Menurutnya, cedera shin splints yang sering dialami pelari umumnya disebabkan oleh penggunaan otot yang berlebihan. Untuk mencegahnya, latihan kekuatan perlu dilakukan secara rutin, setidaknya dua hingga tiga kali dalam seminggu.

Ia menjelaskan bahwa latihan ini bertujuan memperkuat otot, bukan membesarkannya. Otot yang kuat memiliki lebih banyak serat dan mitokondria, yang berperan penting dalam menghasilkan energi saat berlari.

“Semakin banyak mitokondria dalam otot, semakin jauh dan cepat kita bisa berlari. Ini bisa dilatih lewat lari di zona dua atau lari dengan intensitas rendah,” jelasnya.

Selain latihan, pemilihan sepatu juga menjadi faktor penting. Matias mengingatkan pelari pemula agar tidak sembarangan menggunakan sepatu berteknologi tinggi seperti karbon plate untuk semua jenis latihan.

Ia menyarankan penggunaan dua jenis sepatu berbeda, masing-masing untuk lari santai (easy run) dan latihan intensitas tinggi seperti interval atau long run.

“Memang investasinya lebih besar, tapi itu jauh lebih baik daripada harus menghabiskan waktu untuk pemulihan cedera,” tambahnya.

Dalam kesempatan yang sama, pelatih lari Jakarta Aditya Madya Pamungkas atau yang akrab disapa Dodit, menyarankan pendekatan latihan berbasis durasi bagi pelari pemula.

Menurutnya, metode ini lebih mudah diterapkan dibandingkan berpatokan pada jarak, terutama bagi mereka yang belum terbiasa mengontrol detak jantung.

“Misalnya, cukup tetapkan easy run selama 60 menit tanpa harus memikirkan jaraknya.

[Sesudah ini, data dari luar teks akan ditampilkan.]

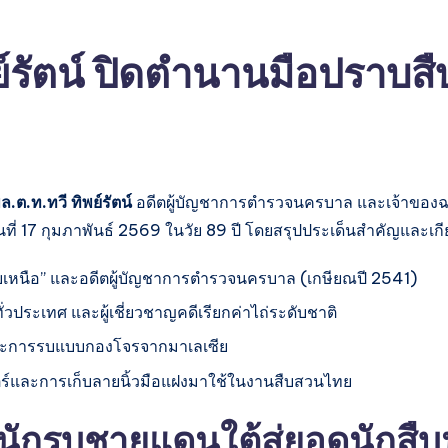
ย์รัตน์ ปิดตำนานมือปราบส
ล.ต.ท.ทวี ทิพย์รัตน์
อดีตผู้บัญชาการตำรวจนครบาล และเจ้าของฉาย
ที่ 17 กุมภาพันธ์ 2569 ในวัย 89 ปี โดยสรุปประเด็นสำคัญและเกียร
สืบเหนือ” และอดีตผู้บัญชาการตำรวจนครบาล (เกษียณปี 2541)
ั่วประเทศ และผู้เชี่ยวชาญคดีเรียกค่าไถ่ระดับชาติ
 และการรบแบบกองโจรจากมาเลเซีย
ตร์และการเก็บลายนิ้วมือแฝงมาใช้ในงานสืบสวนไทย
กนักรบชายแดนใต้สู่ยอดนักส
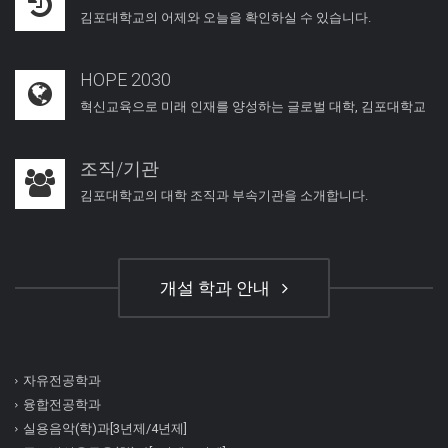
김포대학교의 어제와 오늘을 확인하실 수 있습니다.
HOPE 2030
혁신교육으로 미래 인재를 양성하는 글로벌 대학, 김포대학교
조직/기관
김포대학교의 대학 조직과 부속기관을 소개합니다.
개설 학과 안내
자유전공학과
융합전공학과
실용음악(학)과[3년제/4년제]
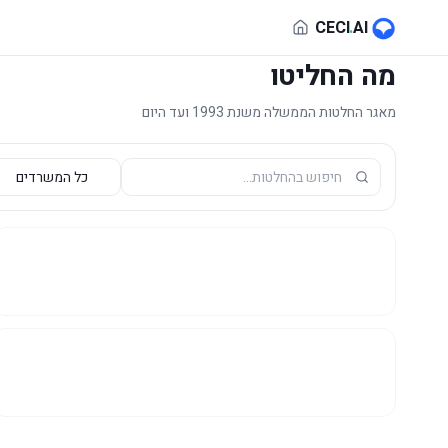
לג לתוכן הראשי
CECI
.
AI
מה החליטו
מאגר החלטות הממשלה משנת 1993 ועד היום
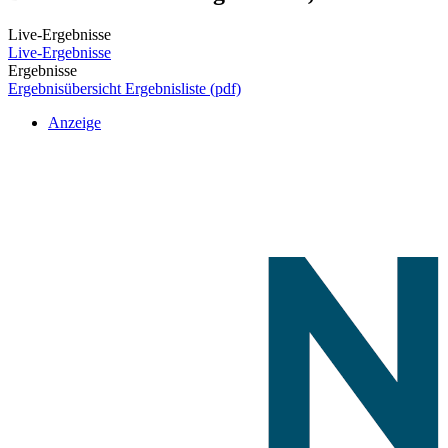
Live-Ergebnisse
Live-Ergebnisse
Ergebnisse
Ergebnisübersicht
Ergebnisliste (pdf)
Anzeige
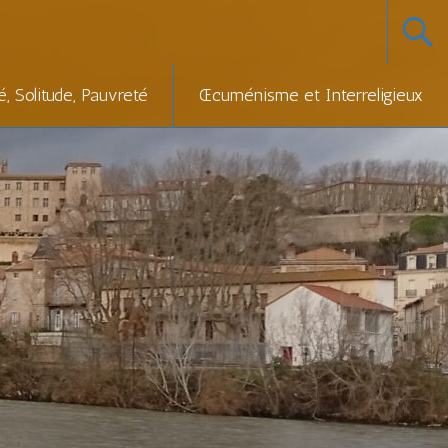
té, Solitude, Pauvreté
Œcuménisme et Interreligieux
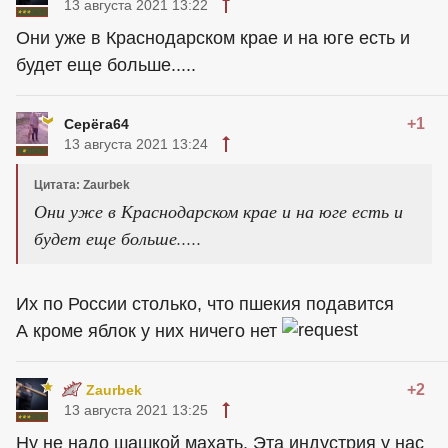
13 августа 2021 13:22
Они уже в Краснодарском крае и на юге есть и
будет еще больше.....
+1
Серёга64
13 августа 2021 13:24
Цитата: Zaurbek
Они уже в Краснодарском крае и на юге есть и
будет еще больше.....
Их по России столько, что пшекия подавится
А кроме яблок у них ничего нет
+2
Zaurbek
13 августа 2021 13:25
Ну не надо шашкой махать. Эта индустрия у нас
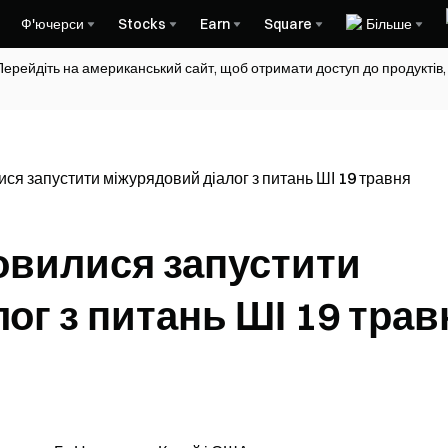
Ф'ючерси
Stocks
Earn
Square
Більше
Перейдіть на американський сайт, щоб отримати доступ до продуктів,
ся запустити міжурядовий діалог з питань ШІ 19 травня
овилися запустити
ог з питань ШІ 19 трав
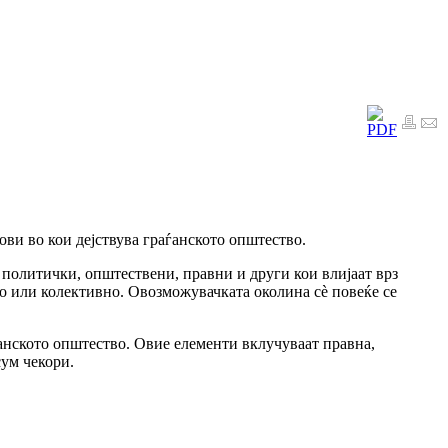
ви во кои дејствува граѓанското општество.
политички, општествени, правни и други кои влијаат врз
о или колективно. Овозможувачката околина сè повеќе се
ѓанското општество. Овие елементи вклучуваат правна,
сум чекори.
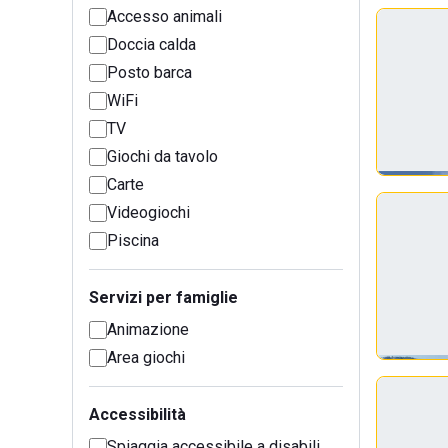
Accesso animali
Doccia calda
Posto barca
WiFi
TV
Giochi da tavolo
Carte
Videogiochi
Piscina
Servizi per famiglie
Animazione
Area giochi
Accessibilità
Spiaggia accessibile a disabili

Dengan begitu, pelari bisa lebih fokus pada kenyamanan,” ujarnya.

Dodit menambahkan bahwa latihan berbasis durasi membantu pelari menjaga ritme tanpa terburu-buru, sekaligus meningkatkan kapasitas jantung secara bertahap.

“Latihan yang nyaman dan terkontrol juga bisa mengurangi risiko cedera seperti shin splints, yang biasanya terjadi karena terlalu cepat meningkatkan intensitas latihan,” jelasnya.

Ia menyebut, jika dilakukan secara konsisten, peningkatan performa biasanya mulai terasa dalam waktu sekitar tiga bulan, ditandai dengan detak jantung yang lebih stabil saat berlari.